- Given instruction -
Can you turn the rows below into a numbered list, leaving out any blank lines?

- Data shown -
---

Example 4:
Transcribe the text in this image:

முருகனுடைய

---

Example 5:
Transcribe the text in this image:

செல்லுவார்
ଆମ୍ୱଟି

- Response for this exercise -
1. ---
2. Example 4:
3. Transcribe the text in this image:
4. முருகனுடைய
5. ---
6. Example 5:
7. Transcribe the text in this image:
8. செல்லுவார்
9. ଆମ୍ୱଟି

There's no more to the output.